▶ [YOUR GOAL]: Leave out the pictures, then output the lines of the records below from the first through the one containing "camera: 40 degrees left, 5 degrees down".

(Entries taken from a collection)
┄┄┄┄┄┄┄┄┄┄
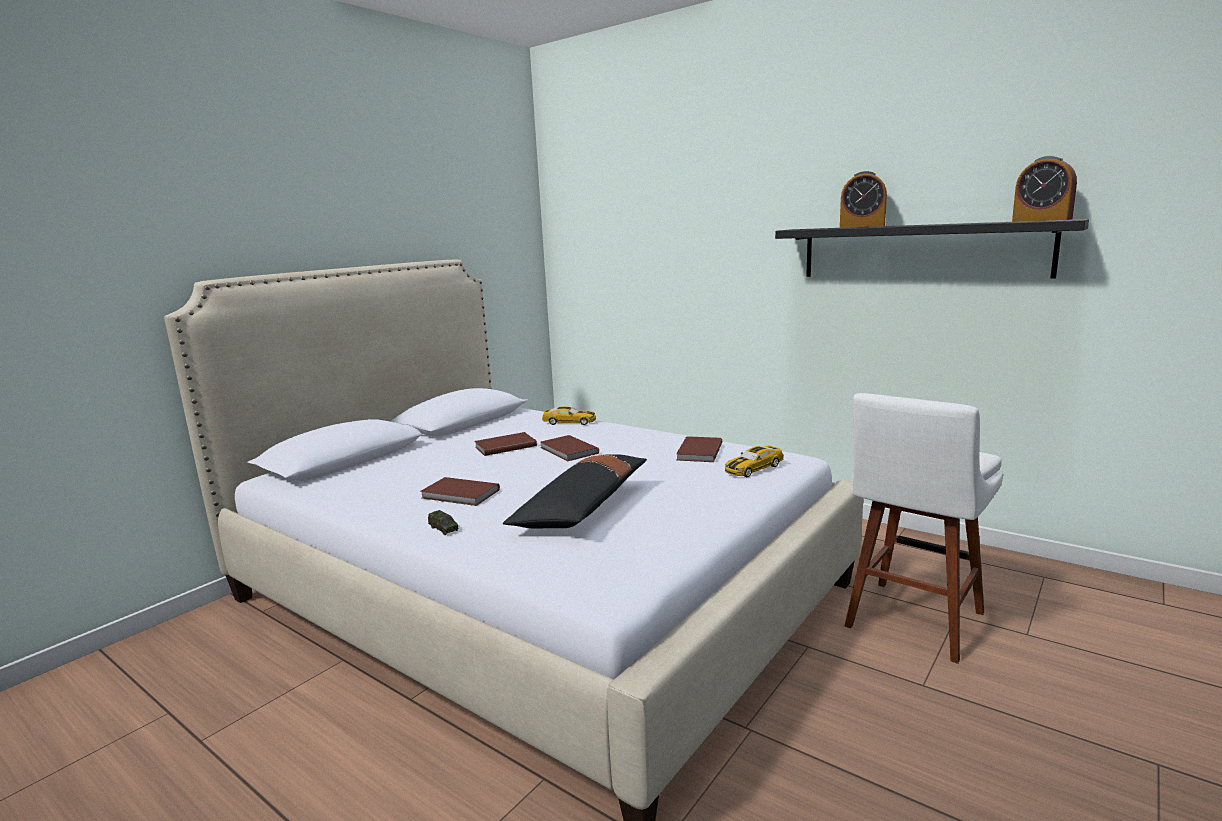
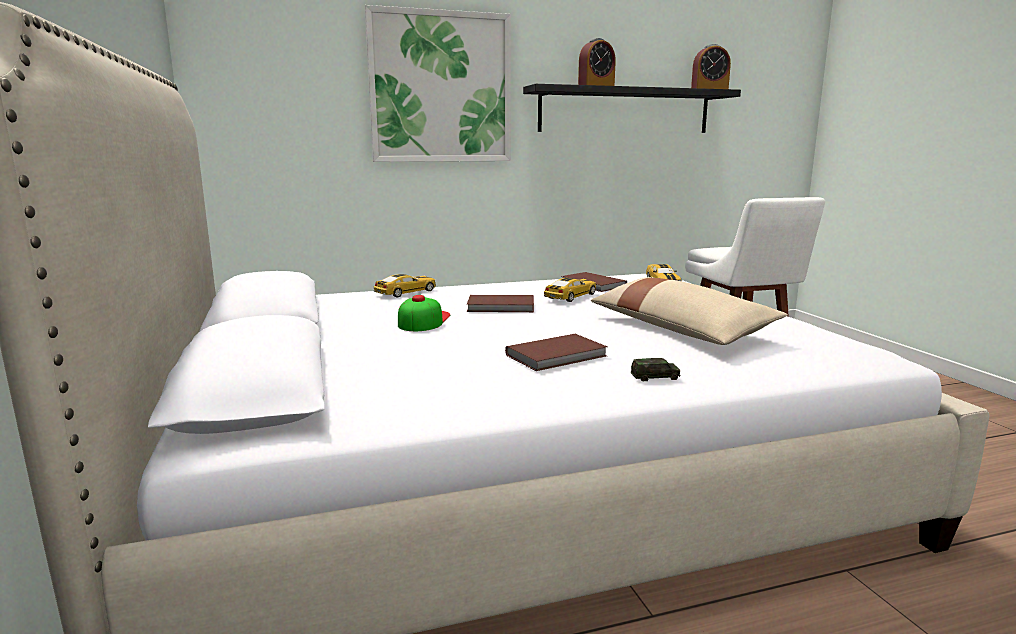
camera: 55 degrees left, 0 degrees up
brown book [474,432,537,456] -> cap [398,295,450,331]
black pillow [503,454,647,529] -> beige pillow [591,277,788,345]
none -> picture [365,5,511,162]
none -> toy car [544,278,596,302]

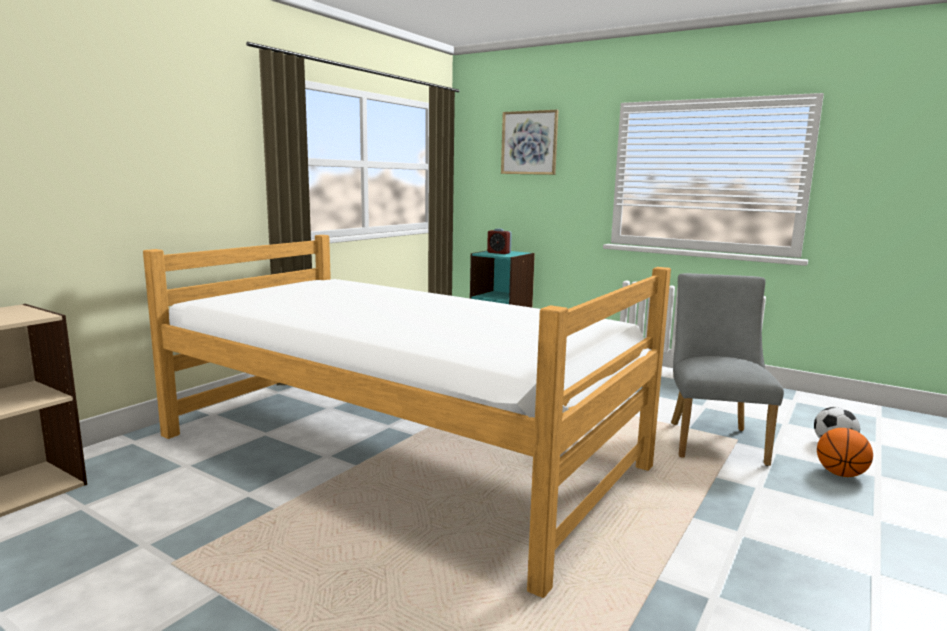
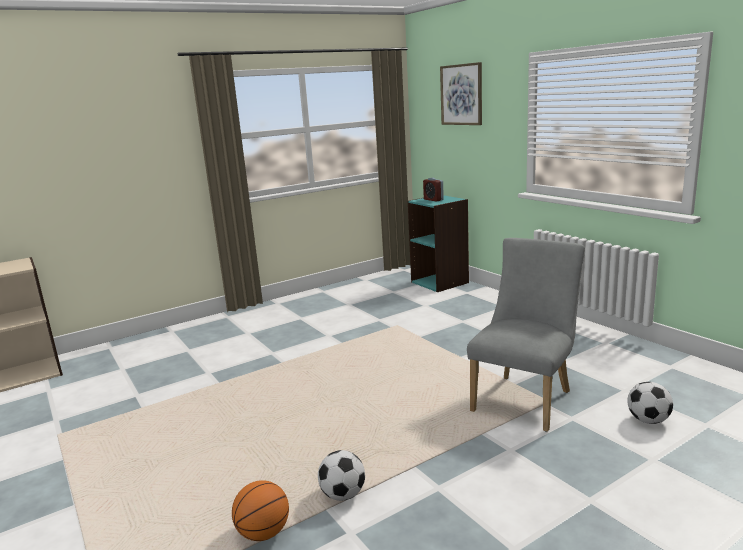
camera: 25 degrees right, 5 degrees up
bed [143,235,671,598] -> none
basketball [817,428,873,477] -> basketball moved to [232,480,289,541]
none -> football [318,450,365,501]

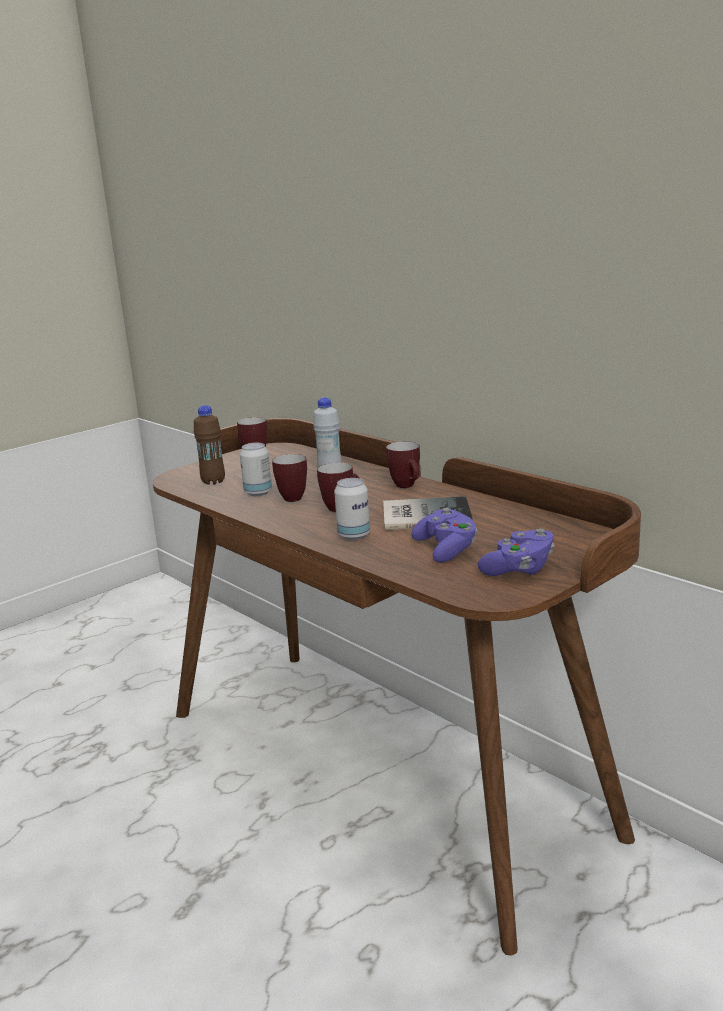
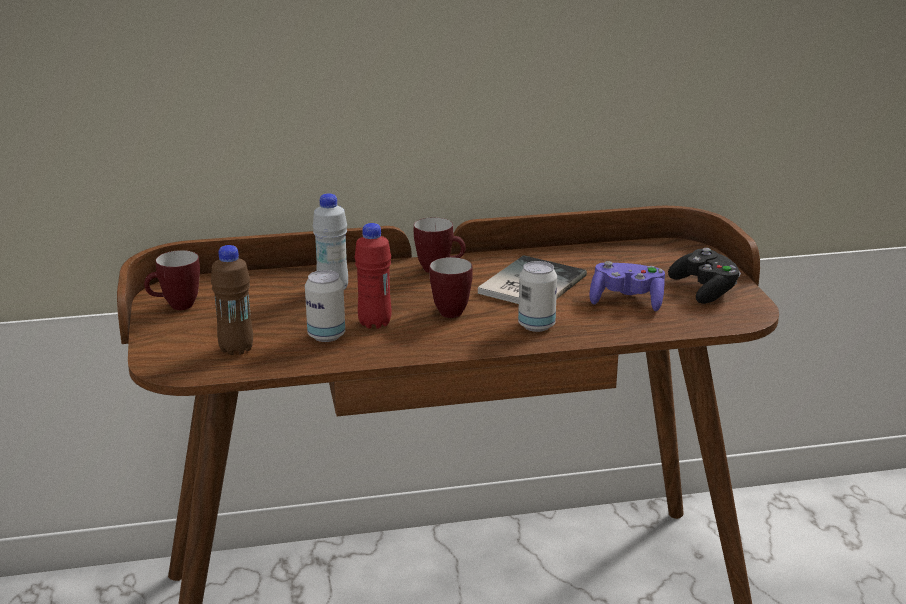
camera: 60 degrees left, 5 degrees up
mug [272,454,307,502] -> red bottle [354,223,392,329]
purple game controller [478,528,555,576] -> black game controller [668,248,741,304]

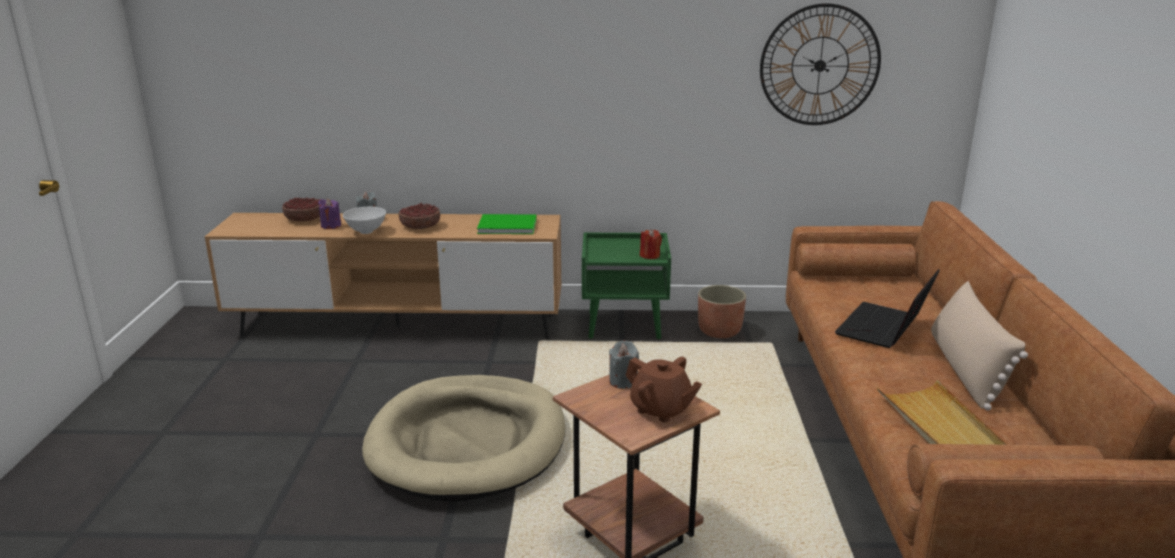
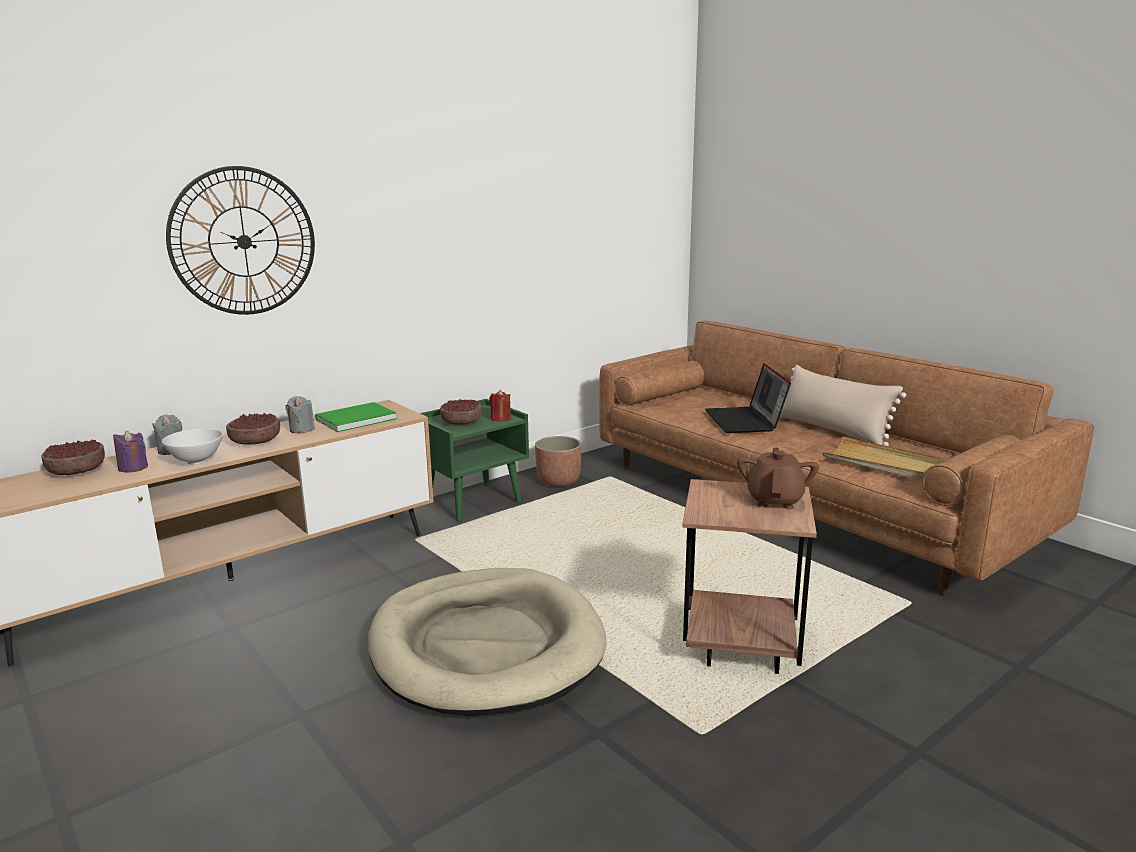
camera: 40 degrees left, 5 degrees down
grey candle [609,340,639,389] -> grey candle moved to [285,396,315,433]
brown teapot [625,357,702,422] -> brown teapot turned 75 degrees counterclockwise [737,447,819,509]
wall clock [760,3,881,125] -> wall clock moved to [166,166,315,315]
none -> bowl [440,399,482,425]

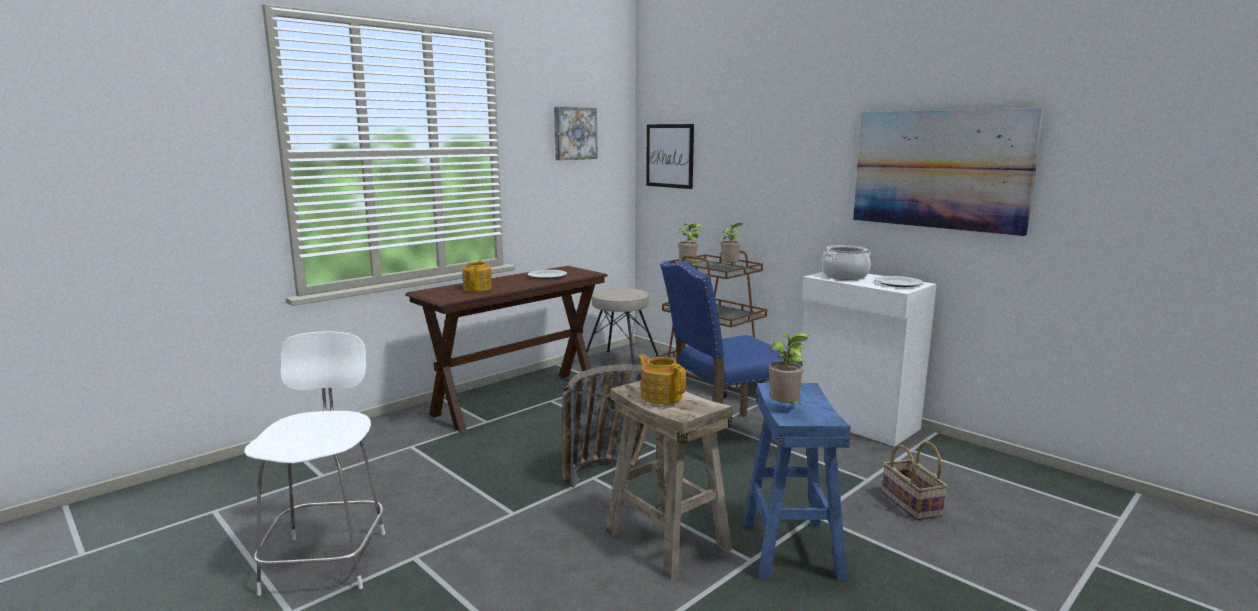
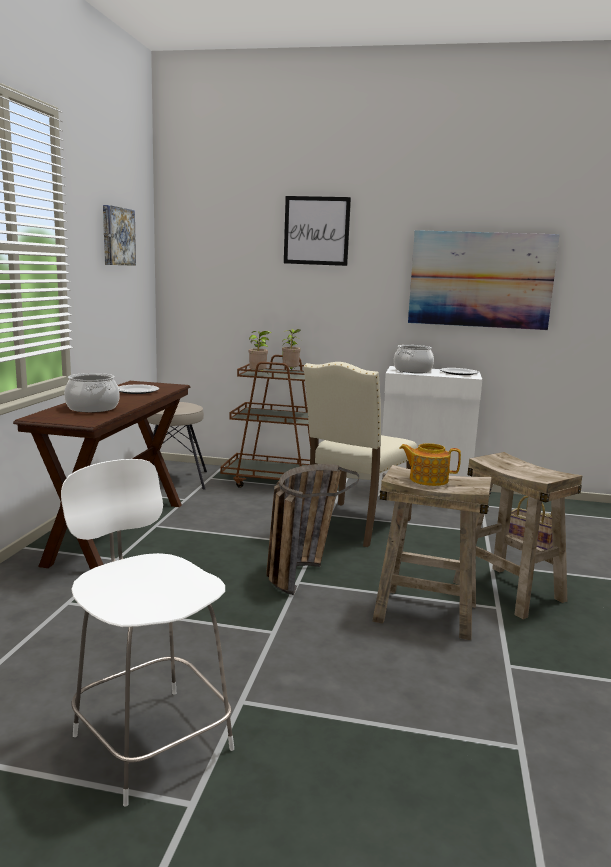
camera: 35 degrees left, 0 degrees up
teapot [462,260,492,291] -> cooking pot [64,373,120,413]
picture [646,124,694,189] -> picture moved to [284,196,351,266]
blue chair [660,261,803,462] -> beige chair [303,362,417,547]
blue stool [743,383,851,581] -> beige stool [453,452,582,619]
potted plant [768,332,809,404] -> none

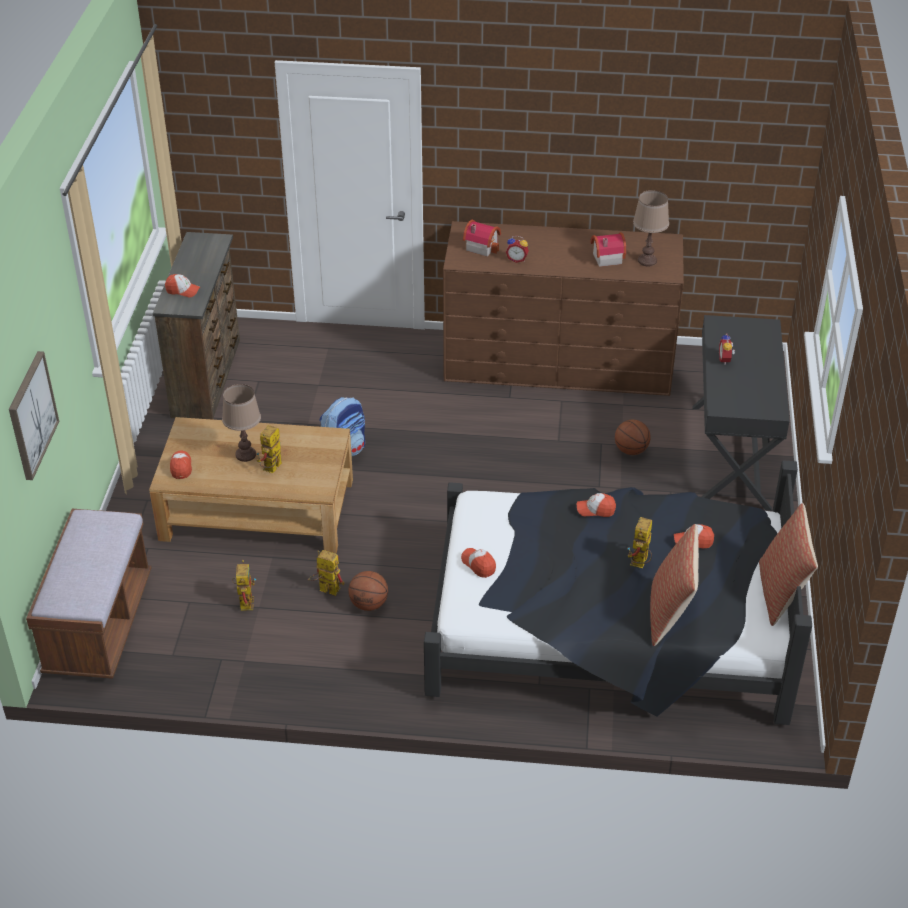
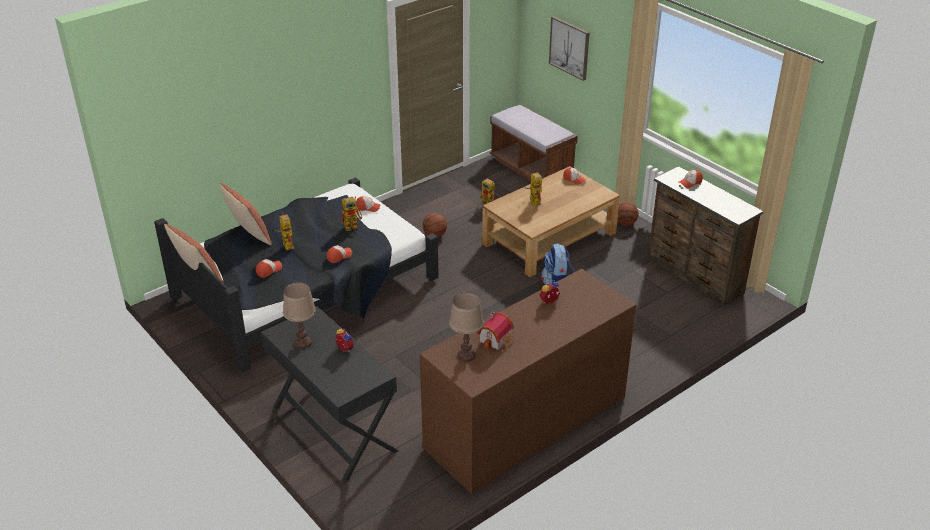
camera: 135 degrees right, 5 degrees down
brown table lamp [222,384,261,462] -> brown table lamp moved to [283,282,316,349]
toy robot [308,550,344,596] -> toy robot moved to [341,196,362,231]
toy house [463,220,501,257] -> none
basketball [615,419,651,455] -> basketball moved to [617,202,639,226]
┄┄┄┄┄┄┄┄┄┄
▶ [ANSWER BOX]:
camera: 55 degrees left, 0 degrees up
brown book [474,432,537,456] -> cap [398,295,450,331]
black pillow [503,454,647,529] -> beige pillow [591,277,788,345]
none -> picture [365,5,511,162]
none -> toy car [544,278,596,302]

camera: 25 degrees right, 5 degrees up
bed [143,235,671,598] -> none
basketball [817,428,873,477] -> basketball moved to [232,480,289,541]
none -> football [318,450,365,501]

camera: 60 degrees left, 5 degrees up
mug [272,454,307,502] -> red bottle [354,223,392,329]
purple game controller [478,528,555,576] -> black game controller [668,248,741,304]

camera: 40 degrees left, 5 degrees down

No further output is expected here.